Intelligent Abstraction = Efficiency & ROI

Is abstracting 4+ months after diagnosis efficient?
Research says it is not!

A common objection to concurrent abstracting is that updating a case multiple times takes more time and effort. Today, many cancer registrars still believe touching a case more than once is wasted time.

False Perception: “Updating cases in phases takes longer than abstracting once in 4-6 months.”

In practice, the opposite is true. Phasing distributes work across the patient’s journey, spreads workload evenly, and avoids the frantic year-end scramble. Cognitive science research proves that chunking tasks improves speed and accuracy—by breaking work into smaller steps, humans process information faster and with fewer errors (Wu, PLoS One, 2023).

Automation with AI takes this even further. Intelligent abstraction tools auto-populate fields, provide real-time updates in sync with patient care, and surfaces missing information, thereby shrinking manual effort. A review in npj Digital Medicine showed that AI automation reduced task times in 67% of clinical workflows, freeing professionals for judgment-based work while maintaining accuracy (Nature, 2024).

Concurrent abstraction powered by automation means registrars spend less time searching and typing—and more time validating, curating, and improving quality. Far from adding time, phasing saves it.

Truth: Phased, or concurrent, abstracting in near real-time with AI automation has proven to be faster and more accurate than delayed abstracting.
============================================================
*WORK REQUEST A*
According to the text on concurrent abstraction, what three things do intelligent abstraction tools do?
*WORK REQUEST B*
Echo the text on concurrent abstraction word for word, from "Is abstracting 4+" up to and including "is wasted time.".
*WORK REQUEST C*
In the text on concurrent abstraction, what share of clinical workflows had shorter task times with AI automation in the npj Digital Medicine review?
The records have nothing to do with the text on concurrent abstraction.
============================================================
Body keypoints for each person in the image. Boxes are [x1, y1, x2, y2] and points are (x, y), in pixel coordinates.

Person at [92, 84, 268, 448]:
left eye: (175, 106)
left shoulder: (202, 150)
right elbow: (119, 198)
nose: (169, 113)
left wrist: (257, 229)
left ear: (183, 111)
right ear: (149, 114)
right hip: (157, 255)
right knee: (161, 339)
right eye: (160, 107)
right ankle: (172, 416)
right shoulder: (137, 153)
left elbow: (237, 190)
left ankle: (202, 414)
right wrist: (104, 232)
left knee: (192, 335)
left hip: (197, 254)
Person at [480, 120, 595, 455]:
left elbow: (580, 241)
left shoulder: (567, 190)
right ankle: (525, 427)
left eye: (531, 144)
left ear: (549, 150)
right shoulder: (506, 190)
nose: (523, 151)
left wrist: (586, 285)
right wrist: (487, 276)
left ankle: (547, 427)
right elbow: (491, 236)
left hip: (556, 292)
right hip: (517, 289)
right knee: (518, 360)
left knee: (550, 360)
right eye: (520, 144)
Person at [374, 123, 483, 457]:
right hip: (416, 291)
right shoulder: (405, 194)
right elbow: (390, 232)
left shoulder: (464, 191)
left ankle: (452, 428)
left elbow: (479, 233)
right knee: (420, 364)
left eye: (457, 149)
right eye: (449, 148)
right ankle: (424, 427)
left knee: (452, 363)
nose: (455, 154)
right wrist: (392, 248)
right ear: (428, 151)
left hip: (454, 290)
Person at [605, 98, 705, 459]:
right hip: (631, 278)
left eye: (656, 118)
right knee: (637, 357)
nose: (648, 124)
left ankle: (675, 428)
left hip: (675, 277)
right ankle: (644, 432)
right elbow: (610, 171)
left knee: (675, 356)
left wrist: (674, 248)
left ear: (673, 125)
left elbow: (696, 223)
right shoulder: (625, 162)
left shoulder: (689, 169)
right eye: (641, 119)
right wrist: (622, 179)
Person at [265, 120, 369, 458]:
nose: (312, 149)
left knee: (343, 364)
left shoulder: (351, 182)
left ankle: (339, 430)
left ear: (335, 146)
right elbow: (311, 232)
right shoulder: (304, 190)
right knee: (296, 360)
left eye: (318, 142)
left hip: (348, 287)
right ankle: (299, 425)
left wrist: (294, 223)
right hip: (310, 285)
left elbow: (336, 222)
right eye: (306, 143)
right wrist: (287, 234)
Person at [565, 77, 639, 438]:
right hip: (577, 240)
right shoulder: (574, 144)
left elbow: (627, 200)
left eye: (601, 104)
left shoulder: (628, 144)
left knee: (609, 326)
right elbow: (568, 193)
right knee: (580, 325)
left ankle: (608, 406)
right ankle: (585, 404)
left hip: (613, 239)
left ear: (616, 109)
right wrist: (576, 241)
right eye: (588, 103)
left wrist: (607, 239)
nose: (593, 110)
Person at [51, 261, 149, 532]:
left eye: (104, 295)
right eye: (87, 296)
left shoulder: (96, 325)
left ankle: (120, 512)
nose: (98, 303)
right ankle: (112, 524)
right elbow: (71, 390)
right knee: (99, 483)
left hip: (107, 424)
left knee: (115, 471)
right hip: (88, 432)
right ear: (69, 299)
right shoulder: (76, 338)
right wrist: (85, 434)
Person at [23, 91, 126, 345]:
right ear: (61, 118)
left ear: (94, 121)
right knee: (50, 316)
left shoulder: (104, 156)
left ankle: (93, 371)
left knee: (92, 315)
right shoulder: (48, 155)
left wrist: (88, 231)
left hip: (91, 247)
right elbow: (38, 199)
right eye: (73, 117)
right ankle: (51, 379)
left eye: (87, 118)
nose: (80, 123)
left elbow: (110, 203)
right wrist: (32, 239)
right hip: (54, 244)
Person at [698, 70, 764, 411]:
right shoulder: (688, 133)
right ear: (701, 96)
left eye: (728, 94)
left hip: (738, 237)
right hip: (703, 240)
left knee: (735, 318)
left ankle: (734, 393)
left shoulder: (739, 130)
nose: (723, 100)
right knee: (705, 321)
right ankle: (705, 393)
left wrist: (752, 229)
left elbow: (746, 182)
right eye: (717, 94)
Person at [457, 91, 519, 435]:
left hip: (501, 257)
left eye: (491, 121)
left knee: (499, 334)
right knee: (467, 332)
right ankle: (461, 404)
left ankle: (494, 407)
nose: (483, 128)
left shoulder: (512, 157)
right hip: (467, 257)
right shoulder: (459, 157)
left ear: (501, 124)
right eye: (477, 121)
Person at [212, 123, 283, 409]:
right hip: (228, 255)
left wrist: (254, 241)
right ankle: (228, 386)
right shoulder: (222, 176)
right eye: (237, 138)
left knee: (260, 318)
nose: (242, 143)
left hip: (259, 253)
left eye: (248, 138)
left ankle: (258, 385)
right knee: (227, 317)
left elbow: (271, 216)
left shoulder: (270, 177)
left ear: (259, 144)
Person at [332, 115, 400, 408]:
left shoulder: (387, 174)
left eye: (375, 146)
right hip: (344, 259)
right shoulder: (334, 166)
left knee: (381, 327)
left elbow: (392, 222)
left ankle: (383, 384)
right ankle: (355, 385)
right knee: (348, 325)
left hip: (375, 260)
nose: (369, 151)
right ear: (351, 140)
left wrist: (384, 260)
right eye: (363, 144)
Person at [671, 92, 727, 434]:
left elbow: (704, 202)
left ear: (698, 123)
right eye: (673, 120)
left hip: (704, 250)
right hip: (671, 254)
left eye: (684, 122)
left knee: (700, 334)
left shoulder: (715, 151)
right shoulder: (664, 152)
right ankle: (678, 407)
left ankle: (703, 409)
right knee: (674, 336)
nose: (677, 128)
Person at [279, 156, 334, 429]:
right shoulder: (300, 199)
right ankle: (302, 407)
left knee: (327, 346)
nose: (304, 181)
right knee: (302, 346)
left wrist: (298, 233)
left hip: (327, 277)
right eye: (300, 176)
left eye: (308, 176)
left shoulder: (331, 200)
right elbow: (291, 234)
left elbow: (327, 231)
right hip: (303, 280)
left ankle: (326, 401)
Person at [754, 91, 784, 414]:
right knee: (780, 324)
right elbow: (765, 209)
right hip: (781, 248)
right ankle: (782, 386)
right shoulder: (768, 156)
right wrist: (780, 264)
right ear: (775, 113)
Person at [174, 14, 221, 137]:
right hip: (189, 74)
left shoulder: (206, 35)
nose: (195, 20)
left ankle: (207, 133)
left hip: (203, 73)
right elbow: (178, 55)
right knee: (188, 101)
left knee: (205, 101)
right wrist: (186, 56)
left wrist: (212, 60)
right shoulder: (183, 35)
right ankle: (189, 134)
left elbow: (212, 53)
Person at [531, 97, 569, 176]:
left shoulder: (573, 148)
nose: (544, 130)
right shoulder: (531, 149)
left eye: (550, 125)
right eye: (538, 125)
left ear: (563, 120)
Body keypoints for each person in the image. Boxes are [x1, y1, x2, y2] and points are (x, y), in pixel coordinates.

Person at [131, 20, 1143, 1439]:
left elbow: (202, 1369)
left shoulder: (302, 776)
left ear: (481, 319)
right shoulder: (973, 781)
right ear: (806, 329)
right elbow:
============================================================
*EXERCISE SOLUTION A*
They auto-populate fields, provide real-time updates in sync with patient care, and surface missing information.

*EXERCISE SOLUTION B*
Is abstracting 4+ months after diagnosis efficient?
Research says it is not!

A common objection to concurrent abstracting is that updating a case multiple times takes more time and effort. Today, many cancer registrars still believe touching a case more than once is wasted time.

*EXERCISE SOLUTION C*
67% of clinical workflows.